China on Thursday accused the United States of "holding hostage" the right of athletes to participate in the Winter Olympics after Washington warned Beijing would use the Games to hide human rights abuses.

The run-up to the Games, due to be held early 2022 in Beijing, is being dominated by politics.

Human rights groups and some US politicians have urged a boycott, pointing to China's mass internment of ethnic minorities in the western region of Xinjiang and other allegations of abuse.

The United States warned Wednesday that Beijing was poised to use the Games to whitewash alleged rights abuses.

Dan Nadel, a US official who works on religious freedom, said Washington is reviewing its options in "countering Beijing's intent to use the Games as a platform to somehow validate their governing model and paper over their gross human rights violations".

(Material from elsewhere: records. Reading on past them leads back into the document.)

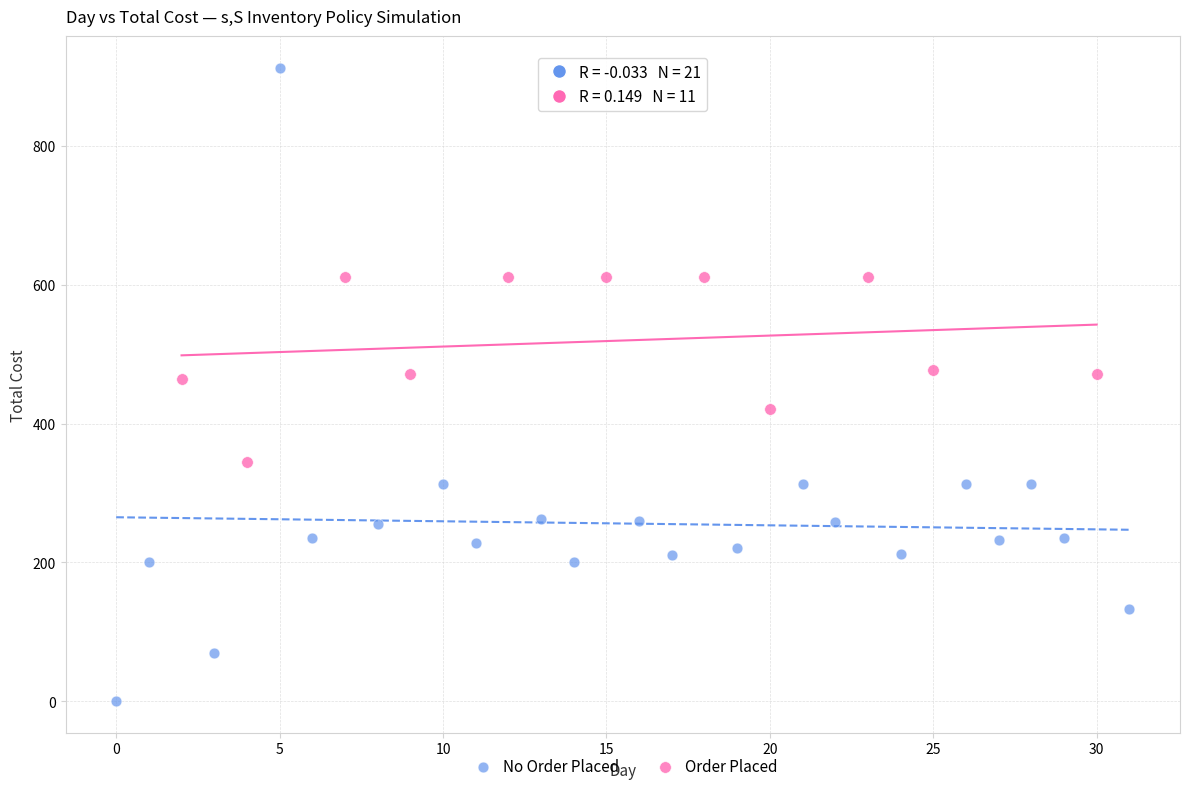

Which series reaches the minimum Y coordinate?

No Order Placed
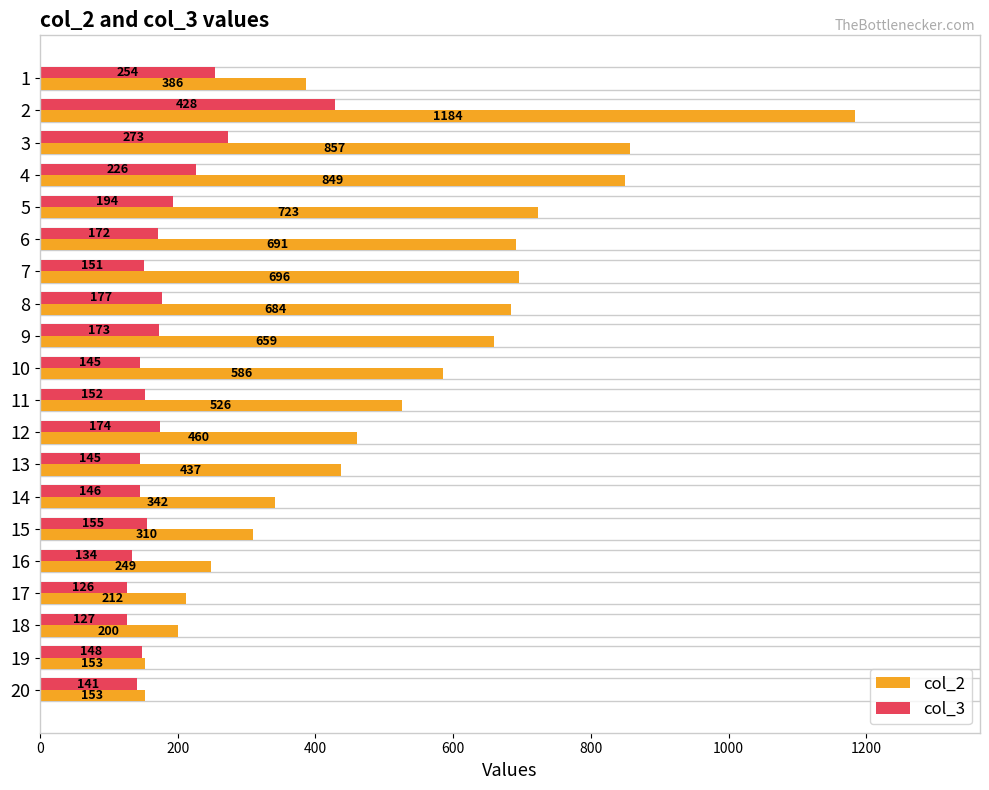

What is the total value across all series at 19?

301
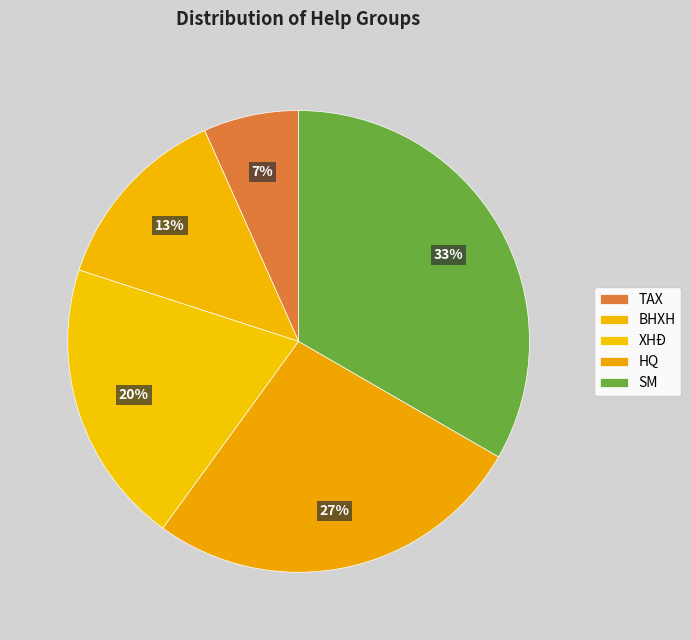

To the nearest percent, what percentage of the pie is TAX?

7%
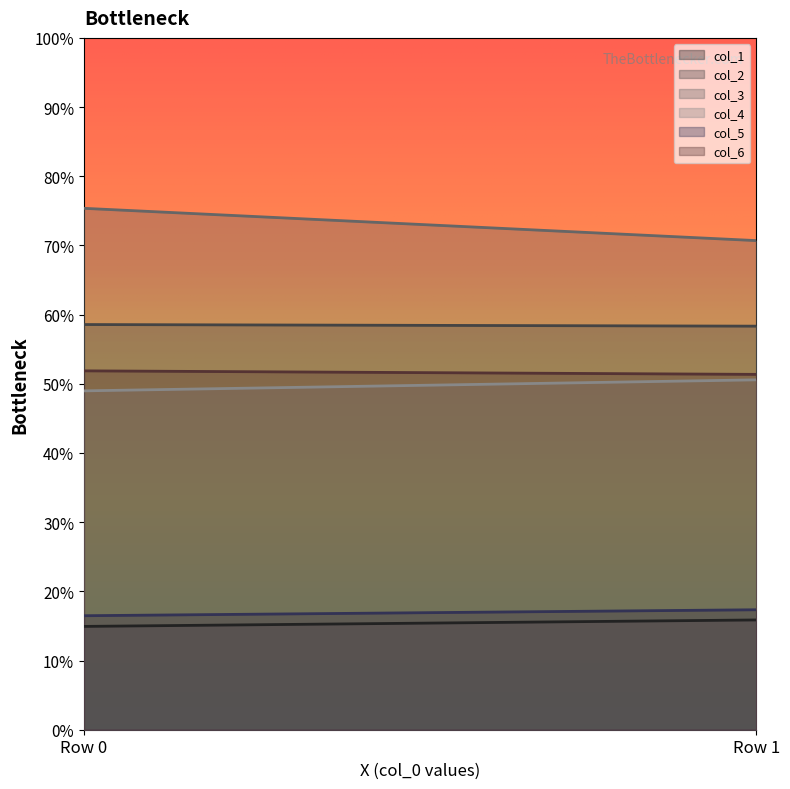

Reading left to right, list all the values displayed in this chart.

col_1: 14.9	15.9
col_2: 58.6	58.3
col_3: 75.4	70.7
col_4: 49.0	50.6
col_5: 16.5	17.3
col_6: 51.9	51.4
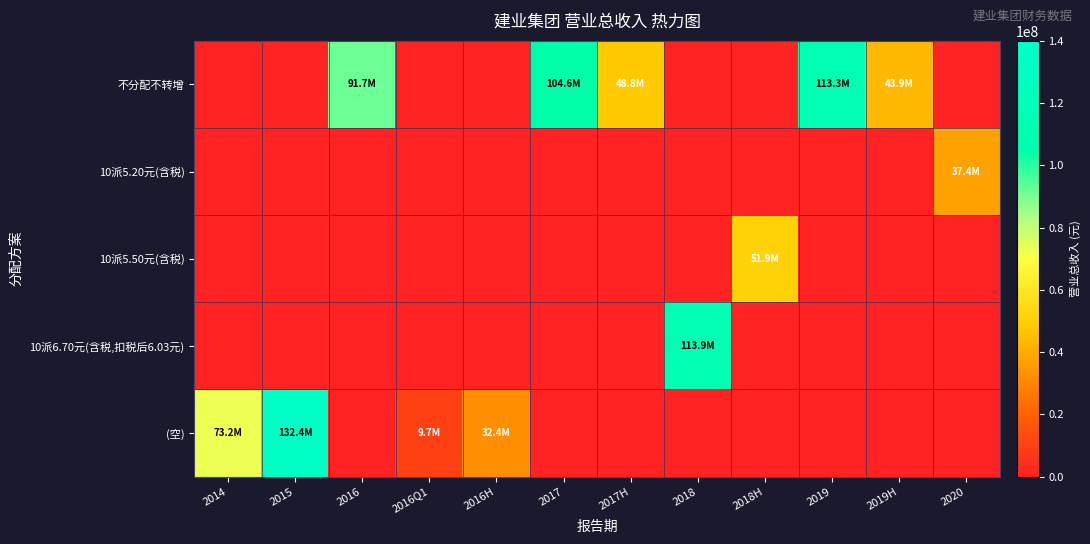

List the series in order of their peak value, lowest first.

10派5.20元(含税), 10派5.50元(含税), 不分配不转增, 10派6.70元(含税,扣税后6.03元), (空)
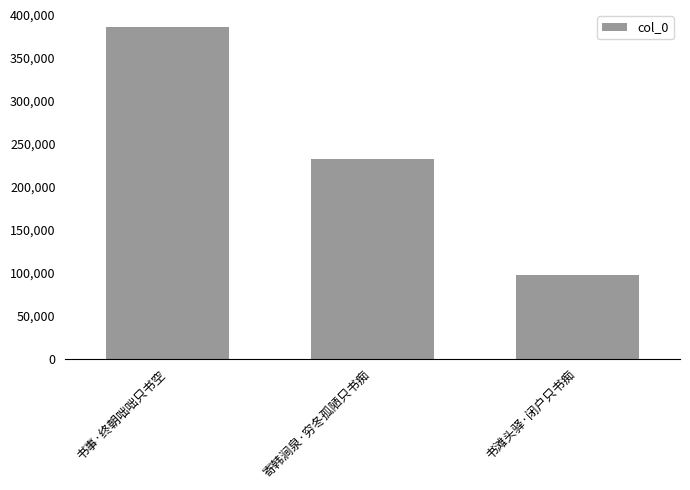

Reading right to left, extract all data points from this chart.

书滩头驿·闭户只书痴=97693	寄韩涧泉·穷冬孤陋只书痴=232893	书事·终朝咄咄只书空=386619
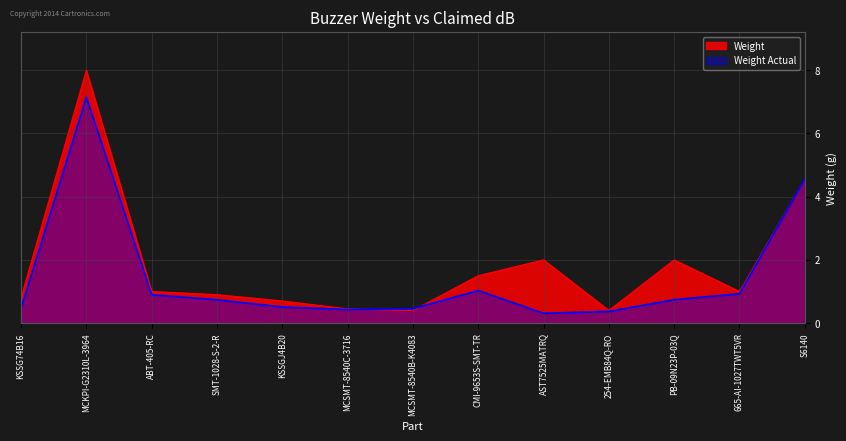

Between KSSGJ4B20 and 254-EMB84Q-RO, which series saw the biggest shift?

Weight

China's foreign ministry spokeswoman Hua Chunying hit back at Nadel's comments and also took issue with an annual US report on religious freedom concerns in China, saying Washington had "no right to accuse China on the human rights issue".

China's National Alpine Ski Centre, a venue for the Beijing 2022 Winter Olympics
China's National Alpine Ski Centre, a venue for the Beijing 2022 Winter Olympics AFP / WANG Zhao

Hua said America's own record on rights was "very shameful" and that claims of abuses were an attempt to "interfere in China's internal affairs".

"Those politicians in the US have no right to hold hostage their own athletes' right to participate in a fair competition," Hua told reporters.

Nadel said the Chinese government has "turned Xinjiang into an open-air camp" where people's movements are "closely tracked".

US President Joe Biden's administration has stopped short of backing a boycott of the Games, an idea strongly opposed by US athletes and one seen as unlikely to gain widespread support among other Western nations.

The United States accuses China of carrying out genocide in Xinjiang, where more than one million Uyghurs and other mostly Muslim Turkic people are estimated to be held in camps.

China denies the existence of the camps, instead calling them vocational schools and part of a counter-terrorism effort. It accuses Western critics of hypocrisy and points to their own histories of racism and colonialism.